Comment 6 for bug 1785816

Revision history for this message
Colin Ian King (colin-king) wrote :

With config CONFIG_NETWORK_PHY_TIMESTAMPING enabled, the calls to skb_clone_tx_timestamp() and skb_defer_rx_timestamp() are enabled (these normally are empty inlined no-op functions). The overhead from what I can see is very small, for example for the tx path:

static unsigned int classify(const struct sk_buff *skb)
{
        if (likely(skb->dev && skb->dev->phydev &&
                   skb->dev->phydev->drv))
                return ptp_classify_raw(skb);
        else
                return PTP_CLASS_NONE;
}

void skb_clone_tx_timestamp(struct sk_buff *skb)
{
        struct phy_device *phydev;
        struct sk_buff *clone;
        unsigned int type;

        if (!skb->sk)
                return;

        type = classify(skb);
        if (type == PTP_CLASS_NONE)
                return;

        phydev = skb->dev->phydev;
        if (likely(phydev->drv->txtstamp)) {
                clone = skb_clone_sk(skb);
                if (!clone)
                        return;
                phydev->drv->txtstamp(phydev, clone, type);
        }
}

The classify() call is an overhead that runs a minimal BPF dissector to classify a network packet to
determine the PTP class.

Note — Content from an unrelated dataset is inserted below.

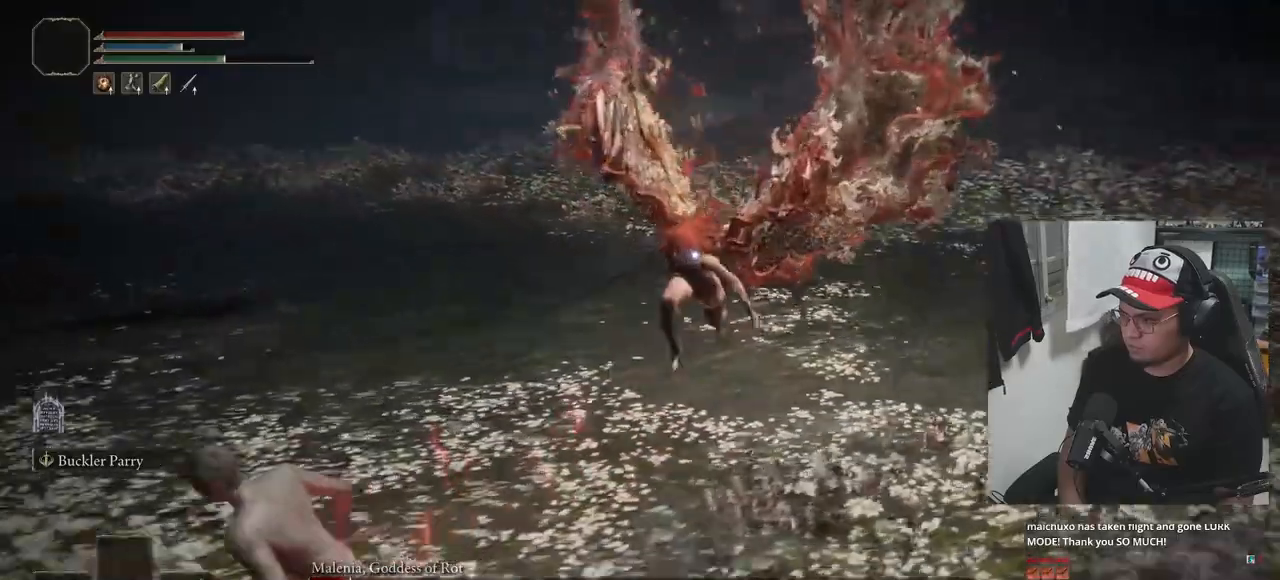
{"buttons": ["B"], "left_stick": "down-left", "right_stick": "center", "events": []}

For the default non PTP case this returns PTP_CLASS_NONE. The BPF classifier is just 3-4 BPF branches (depending on the protocol), so it's a very small overhead per packet in the default non-PTP cases.

I ran some perf timings on TCP data being sent and received to a host over a 100 Mbit/s ethernet between to 8 thread Xeon servers and measured CPU cycles, instruction and branch activity with perf. 1 GB of raw data was transferred to/from the machines using netcat on otherwises idle systems. Each test was run 10 times and the average, standard deviation (population) and % standard deviation was computed.

I compared a default 4.17.0-6-generic Ubuntu Cosmic kernel against the same kernel with CONFIG_NETWORK_PHY_TIMESTAMPING. I could not observe any noticeable impact with the CONFIG_NETWORK_PHY_TIMESTAMPING config - mainly because the noise in the perf measurements was larger than any detectable difference (see the % standard deviation rates).

Since I can't easily measure the performance impact any more accurately than instruction and branch counts, I conclude that the impact of this config is not easily measurable and too small to be a concern.

Data in a libreoffice spread sheet is attached.

I therefore deem this config is OK to be enabled for by default for our kernels.